All of the clues in this puzzle work so well together and I really enjoyed that.
on 13. March 2022, 18:47 by harrison
Oh my goodness! This might be the most involved puzzle I've ever solved. Never felt impossible but every step was enormously difficult. Hours and hours of "fun".
on 6. March 2022, 09:32 by Andrewsarchus
Rules clarification:
I added the stipulation that the distance to S-cells indicated by the arrow clues must be positive. The question came up several times regarding whether or not it was permitted to have an S-cell immediately behind an arrow in which one of the S-cell digits was a 0 for the distance. This would contradict the "points to" phrase in the rules. Note that the stipulation that the distance is positive also implies that the negative constraint on arrows does not exclude the possibility of an S-cell containing a 0.
I have updated the puzzle link, but for those who have solved the puzzle prior to this update, I am providing the old link here, so that you can still access your solution which the app saves in your local storage.
https://tinyurl.com/2p8ph6tc
And thank you all for your solutions and comments! :-)
on 21. February 2022, 20:39 by ns08
Amazing and insane puzzle! Logic was so hard and beautiful.
on 18. February 2022, 21:25 by henrypijames
What?! How?! A puzzle that overwhelms you with negative constraint - never seen anything like this. Totally agree with the consensus verdict of "insane" - it's a "must be seen to be believed" (and even then just barely) kind of puzzle.
Before I got started, I had commented in another puzzle that equal sums would be a "vicious" constraint in a chaos construction, since you don't know where the borders are. This puzzle not only proves that, but the ES-CC combo doesn't even come close to being the most vicious thing about it.
Naturally, I lost count on how many times I broke it and had to restart - and finally solving it feels like a monumental achievement. This was probably the most amount of brain power I've put in to solve a sudoku - and now I'm total exhausted, in a good way, like after a heavy workout (not that I never do).
Wanna see Simon tackle this one - it might set a new record for video length.

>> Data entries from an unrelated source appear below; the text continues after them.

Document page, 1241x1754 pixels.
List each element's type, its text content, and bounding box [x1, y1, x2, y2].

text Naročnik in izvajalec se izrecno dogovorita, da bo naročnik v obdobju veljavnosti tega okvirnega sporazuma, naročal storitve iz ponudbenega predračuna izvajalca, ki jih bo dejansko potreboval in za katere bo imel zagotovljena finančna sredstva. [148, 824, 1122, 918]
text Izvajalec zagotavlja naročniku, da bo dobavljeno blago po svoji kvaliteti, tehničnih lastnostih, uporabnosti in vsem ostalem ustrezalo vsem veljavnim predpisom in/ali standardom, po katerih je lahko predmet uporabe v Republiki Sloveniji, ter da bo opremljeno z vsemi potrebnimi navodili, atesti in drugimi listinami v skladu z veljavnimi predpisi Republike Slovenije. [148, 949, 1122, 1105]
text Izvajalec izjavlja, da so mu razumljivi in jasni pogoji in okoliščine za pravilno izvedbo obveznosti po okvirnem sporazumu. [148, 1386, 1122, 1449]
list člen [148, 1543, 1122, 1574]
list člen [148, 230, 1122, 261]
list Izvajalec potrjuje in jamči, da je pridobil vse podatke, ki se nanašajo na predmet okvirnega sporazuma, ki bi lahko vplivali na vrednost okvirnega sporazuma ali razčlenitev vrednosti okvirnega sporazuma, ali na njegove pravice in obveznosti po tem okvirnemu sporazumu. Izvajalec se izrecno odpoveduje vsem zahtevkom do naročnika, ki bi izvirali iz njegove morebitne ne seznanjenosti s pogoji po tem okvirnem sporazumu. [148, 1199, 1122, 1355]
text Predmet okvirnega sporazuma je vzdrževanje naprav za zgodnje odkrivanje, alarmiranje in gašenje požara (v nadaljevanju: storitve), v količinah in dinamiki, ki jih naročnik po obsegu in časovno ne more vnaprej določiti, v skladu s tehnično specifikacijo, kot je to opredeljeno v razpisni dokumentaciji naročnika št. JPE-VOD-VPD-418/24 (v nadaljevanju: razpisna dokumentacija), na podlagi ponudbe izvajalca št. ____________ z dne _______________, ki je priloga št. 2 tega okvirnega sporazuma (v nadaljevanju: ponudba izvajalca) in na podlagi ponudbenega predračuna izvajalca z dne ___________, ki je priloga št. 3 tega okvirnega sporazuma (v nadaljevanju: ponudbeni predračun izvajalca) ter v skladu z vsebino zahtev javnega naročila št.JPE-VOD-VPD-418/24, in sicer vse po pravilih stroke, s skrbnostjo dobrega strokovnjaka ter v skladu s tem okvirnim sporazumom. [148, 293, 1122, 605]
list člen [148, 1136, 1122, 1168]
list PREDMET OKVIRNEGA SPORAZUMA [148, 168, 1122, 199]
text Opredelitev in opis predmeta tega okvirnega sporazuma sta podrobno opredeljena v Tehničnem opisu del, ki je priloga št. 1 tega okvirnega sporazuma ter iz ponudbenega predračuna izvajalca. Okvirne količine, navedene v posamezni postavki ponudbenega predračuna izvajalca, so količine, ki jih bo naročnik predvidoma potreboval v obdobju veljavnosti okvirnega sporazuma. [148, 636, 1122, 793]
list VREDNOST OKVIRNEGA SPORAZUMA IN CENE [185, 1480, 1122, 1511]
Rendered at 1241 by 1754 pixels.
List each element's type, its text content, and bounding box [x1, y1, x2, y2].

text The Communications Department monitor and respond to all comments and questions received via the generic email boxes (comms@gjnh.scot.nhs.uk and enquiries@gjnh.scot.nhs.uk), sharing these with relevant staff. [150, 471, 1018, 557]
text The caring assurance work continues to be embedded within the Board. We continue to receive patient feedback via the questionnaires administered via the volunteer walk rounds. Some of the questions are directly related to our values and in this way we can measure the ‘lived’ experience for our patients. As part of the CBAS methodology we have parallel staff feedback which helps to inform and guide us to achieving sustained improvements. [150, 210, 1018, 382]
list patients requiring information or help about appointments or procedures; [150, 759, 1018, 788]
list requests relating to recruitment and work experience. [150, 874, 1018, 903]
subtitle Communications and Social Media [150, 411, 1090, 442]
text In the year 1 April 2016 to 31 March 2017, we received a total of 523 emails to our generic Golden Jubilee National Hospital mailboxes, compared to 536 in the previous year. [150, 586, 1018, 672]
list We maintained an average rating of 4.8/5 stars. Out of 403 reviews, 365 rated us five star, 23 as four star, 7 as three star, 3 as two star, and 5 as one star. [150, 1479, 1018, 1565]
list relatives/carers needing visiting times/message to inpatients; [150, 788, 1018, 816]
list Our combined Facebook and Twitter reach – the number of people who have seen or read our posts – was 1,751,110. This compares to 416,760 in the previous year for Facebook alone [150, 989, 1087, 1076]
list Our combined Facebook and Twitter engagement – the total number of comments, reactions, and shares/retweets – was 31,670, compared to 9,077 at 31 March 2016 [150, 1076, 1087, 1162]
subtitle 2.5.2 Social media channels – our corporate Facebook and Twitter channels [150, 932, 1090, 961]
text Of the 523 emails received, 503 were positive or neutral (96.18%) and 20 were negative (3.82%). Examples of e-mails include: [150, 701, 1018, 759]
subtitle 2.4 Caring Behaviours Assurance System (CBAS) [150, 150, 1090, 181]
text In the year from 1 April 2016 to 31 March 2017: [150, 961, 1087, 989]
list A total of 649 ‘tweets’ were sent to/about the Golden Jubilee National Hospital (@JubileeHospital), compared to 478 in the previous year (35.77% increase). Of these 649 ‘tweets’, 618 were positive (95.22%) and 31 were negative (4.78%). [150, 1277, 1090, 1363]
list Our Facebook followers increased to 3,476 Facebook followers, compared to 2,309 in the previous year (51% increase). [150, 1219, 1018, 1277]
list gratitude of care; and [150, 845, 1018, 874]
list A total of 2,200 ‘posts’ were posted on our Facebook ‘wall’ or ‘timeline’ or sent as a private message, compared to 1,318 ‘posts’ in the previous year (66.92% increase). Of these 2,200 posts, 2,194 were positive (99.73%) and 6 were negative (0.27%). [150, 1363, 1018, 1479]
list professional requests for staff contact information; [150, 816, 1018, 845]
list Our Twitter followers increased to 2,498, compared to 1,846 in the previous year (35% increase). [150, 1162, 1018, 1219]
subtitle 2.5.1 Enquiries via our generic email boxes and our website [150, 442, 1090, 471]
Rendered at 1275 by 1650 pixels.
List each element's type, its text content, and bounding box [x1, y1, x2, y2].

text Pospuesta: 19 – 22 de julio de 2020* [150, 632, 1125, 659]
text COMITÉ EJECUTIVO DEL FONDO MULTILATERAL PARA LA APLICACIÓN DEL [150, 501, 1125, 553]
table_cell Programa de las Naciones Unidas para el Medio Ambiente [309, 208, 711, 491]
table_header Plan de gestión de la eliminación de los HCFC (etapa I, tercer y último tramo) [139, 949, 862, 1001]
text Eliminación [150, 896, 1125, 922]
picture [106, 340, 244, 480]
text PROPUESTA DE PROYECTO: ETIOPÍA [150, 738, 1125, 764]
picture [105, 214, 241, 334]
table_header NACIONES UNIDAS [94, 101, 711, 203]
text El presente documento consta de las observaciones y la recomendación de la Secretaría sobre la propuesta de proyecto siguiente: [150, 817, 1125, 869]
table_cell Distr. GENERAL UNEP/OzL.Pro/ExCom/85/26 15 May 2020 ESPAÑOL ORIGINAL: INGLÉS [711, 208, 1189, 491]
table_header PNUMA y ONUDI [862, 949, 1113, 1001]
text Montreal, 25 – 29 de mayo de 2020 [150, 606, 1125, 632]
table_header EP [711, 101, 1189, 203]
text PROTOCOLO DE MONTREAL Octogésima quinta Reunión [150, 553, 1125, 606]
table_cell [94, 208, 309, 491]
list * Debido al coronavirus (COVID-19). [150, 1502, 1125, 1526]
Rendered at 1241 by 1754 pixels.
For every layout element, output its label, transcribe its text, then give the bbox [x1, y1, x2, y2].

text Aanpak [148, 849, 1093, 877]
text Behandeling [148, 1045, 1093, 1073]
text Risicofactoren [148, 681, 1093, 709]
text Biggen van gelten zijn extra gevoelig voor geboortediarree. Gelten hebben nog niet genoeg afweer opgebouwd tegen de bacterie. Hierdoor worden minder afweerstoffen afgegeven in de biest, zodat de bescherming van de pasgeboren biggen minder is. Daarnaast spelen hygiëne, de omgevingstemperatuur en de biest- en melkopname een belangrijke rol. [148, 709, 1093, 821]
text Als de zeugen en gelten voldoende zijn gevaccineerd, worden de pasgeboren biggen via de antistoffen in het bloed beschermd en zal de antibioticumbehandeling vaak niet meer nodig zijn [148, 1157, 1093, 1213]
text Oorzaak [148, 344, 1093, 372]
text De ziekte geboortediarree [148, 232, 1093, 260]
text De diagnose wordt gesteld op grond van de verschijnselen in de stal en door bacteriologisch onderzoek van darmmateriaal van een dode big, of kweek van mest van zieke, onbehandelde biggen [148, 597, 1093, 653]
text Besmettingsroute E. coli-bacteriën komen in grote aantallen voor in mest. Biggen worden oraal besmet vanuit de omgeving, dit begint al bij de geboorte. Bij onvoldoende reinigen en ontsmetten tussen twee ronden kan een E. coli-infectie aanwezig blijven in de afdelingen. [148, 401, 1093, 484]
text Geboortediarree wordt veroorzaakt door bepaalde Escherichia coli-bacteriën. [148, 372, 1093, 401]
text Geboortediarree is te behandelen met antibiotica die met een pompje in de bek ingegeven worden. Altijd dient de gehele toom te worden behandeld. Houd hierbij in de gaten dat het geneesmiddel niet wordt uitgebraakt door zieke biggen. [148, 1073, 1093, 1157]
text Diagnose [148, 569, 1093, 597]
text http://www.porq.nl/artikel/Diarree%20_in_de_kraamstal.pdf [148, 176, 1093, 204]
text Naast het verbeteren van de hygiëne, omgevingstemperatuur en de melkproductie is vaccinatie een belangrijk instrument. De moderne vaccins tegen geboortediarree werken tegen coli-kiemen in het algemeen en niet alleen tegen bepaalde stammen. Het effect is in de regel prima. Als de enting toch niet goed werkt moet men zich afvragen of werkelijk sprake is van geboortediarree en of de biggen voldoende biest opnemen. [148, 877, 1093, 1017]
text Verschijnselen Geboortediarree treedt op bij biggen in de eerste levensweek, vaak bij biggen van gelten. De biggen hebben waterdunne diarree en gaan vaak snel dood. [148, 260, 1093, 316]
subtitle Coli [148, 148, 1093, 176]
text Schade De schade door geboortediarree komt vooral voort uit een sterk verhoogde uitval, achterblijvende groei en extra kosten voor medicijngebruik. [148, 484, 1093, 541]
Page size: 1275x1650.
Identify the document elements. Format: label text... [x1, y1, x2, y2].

on 15. February 2022, 21:40 by hepcecob
How the hell do you even come up with this? This was insane. There were a couple things that threw me off: if a 0 could be in a Schrodinger cell or not. Granted you don't actually need this rule spelled out to solve the puzzle.
Again amazing, very difficult puzzle.
on 10. February 2022, 16:13 by Chilly
Well, once I realised it was 'each visit' for the equal sum lines (after several days of stubbornly failing :) )it solved very nicely - beautiful puzzle, and very hard - in a good way.
on 4. February 2022, 03:49 by KNT
absolutely insane
on 4. February 2022, 03:00 by starwarigami
This puzzle is insane! But in a good way.
on 3. February 2022, 18:58 by grkles
Considering it took me about 5 (admittedly distracted) hours to solve this, with help from the setter, I think I can confidently mark it 1 star for difficulty.
Incredible, elegant logic. I'm honestly amazed that this works at all, let alone that it works so beautifully.